The Evaluative Factor in Self-Ratings of Personality Disorder: A Threat to Construct Validity


This blog post reanalyzes data from a study that examined the validity of the Levels of Personality Functioning Scale and the Personality Inventory for DSM-5. I show that the halo-Big Five model fits the correlations among the 25 DSM-5 scales and that the halo factor shows high convergent validity with the Levels of Personality Functioning factor. Whereas personality disorder researchers interpret the general factor in self-report measures of personality functioning as a broad disposition, research on this factor with measures of normal personality suggests that it reflects a response style that is unique to self-ratings. While the evidence is not conclusive, it is problematic that personality disorder researchers ignore the potential contribution of response styles in the assessment of personality disorders with self-reports.


Concerns about the validity of self-reports are as old as self-reports themselves. Some psychologists distrust self-reports so much that they interpret low correlations between self-ratings and behavioral measures as evidence that the behavioral measure is valid (Greenwald et al., 1998). On the other hand, other psychologists often uncritically accept self-reports as valid measures (Baumeister, Campbell, Krueger, Vohs, 2003). The uncritically acceptance of self-reports may be traced back to the philosophy of operationalism in psychology.
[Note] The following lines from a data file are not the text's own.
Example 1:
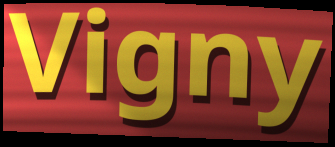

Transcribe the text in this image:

Vigny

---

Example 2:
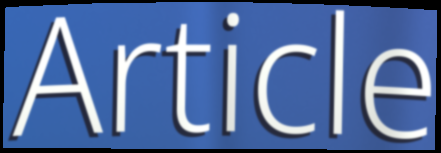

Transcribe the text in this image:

Accordingly, constructs are defined by methods as in the infamous saying that intelligence is whatever an IQ test measures. Similarly, personality traits like extraversion might be operationalized by self-reports of personality. Accordingly, extraversion is whatever a self report measure of extraversion measures.

Most psychometricians today would reject operationalism and distinguish between constructs and measures. As a result, it is possible to critically examine whether a measure measures the construct it was designed to measure. This property of a measure is called construct validity (Cronbach & Meehl, 1955). From this perspective, it is possible that an IQ test may be a biased measure of intelligence or that a self-report measure of extraversion is an imperfect measure of extraversion. To examine construct validity, it is necessary to measure the same construct with multiple (i.e., at least two) independent methods (Campbell & Fiske, 1959). If two independent measures measure the same construct, they should be positively correlated. This property of measures is called convergent validity.
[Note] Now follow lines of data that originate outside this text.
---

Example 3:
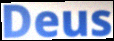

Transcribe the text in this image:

Deus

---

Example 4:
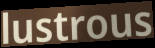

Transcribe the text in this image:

lustrous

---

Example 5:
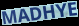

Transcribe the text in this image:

MADHYE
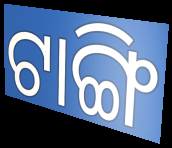
ଟାଙ୍ଗି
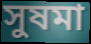
সুষমা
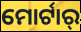
ମୋର୍ଟାର୍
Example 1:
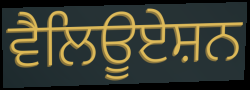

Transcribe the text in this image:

ਵੈਲਿਊਏਸ਼ਨ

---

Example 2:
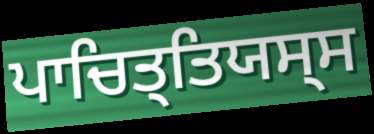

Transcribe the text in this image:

ਪਾਚਿਤ੍ਤਿਯਸ੍ਸ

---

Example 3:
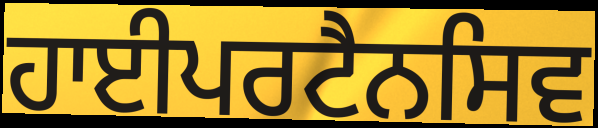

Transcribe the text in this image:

ਹਾਈਪਰਟੈਨਸਿਵ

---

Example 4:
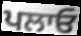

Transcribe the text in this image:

ਪਲਾਓ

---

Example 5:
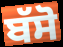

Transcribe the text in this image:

ਬੱਸੋ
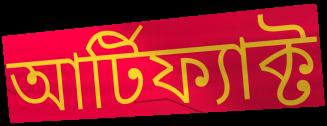
আর্টিফ্যাক্ট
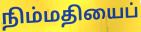
நிம்மதியைப்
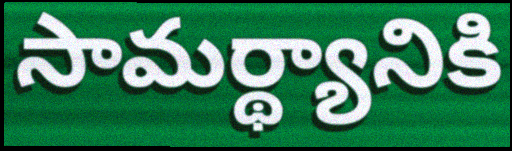
సామర్థ్యానికి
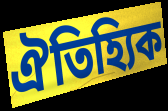
ঐতিহ্যিক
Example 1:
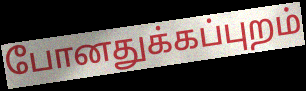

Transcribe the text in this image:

போனதுக்கப்புறம்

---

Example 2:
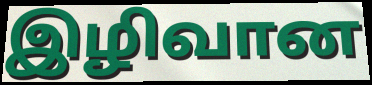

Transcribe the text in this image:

இழிவான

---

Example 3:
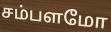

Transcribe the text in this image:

சம்பளமோ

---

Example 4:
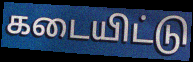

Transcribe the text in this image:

கடையிட்டு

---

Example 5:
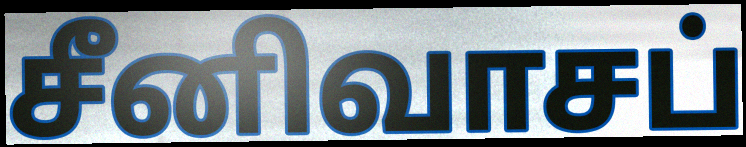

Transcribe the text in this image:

சீனிவாசப்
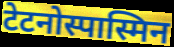
टेटनोस्पास्मिन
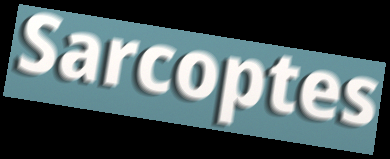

The most common approach to measure personality with multiple methods is to ask acquaintances to provide informant reports of personality. This approach has been used to demonstrate that self-ratings of many personality traits have convergent validity with reports by others (Connelly & Ones, 2010). The same method has also been used to demonstrate convergent validity for the measurement of maladaptive personality traits (Markon, Quilty, Bagby, & Krueger, 2013). These studies also show that convergent validity is lower than the reliability of self-ratings and informant ratings. This finding indicates that some of the reliable variance in these ratings is method variance (Campbell & Fiske, 1959). To increase the validity of self-ratings of personality, it is necessary to examine the factors that produce method variance and minimize their contribution to the variance in self-ratings.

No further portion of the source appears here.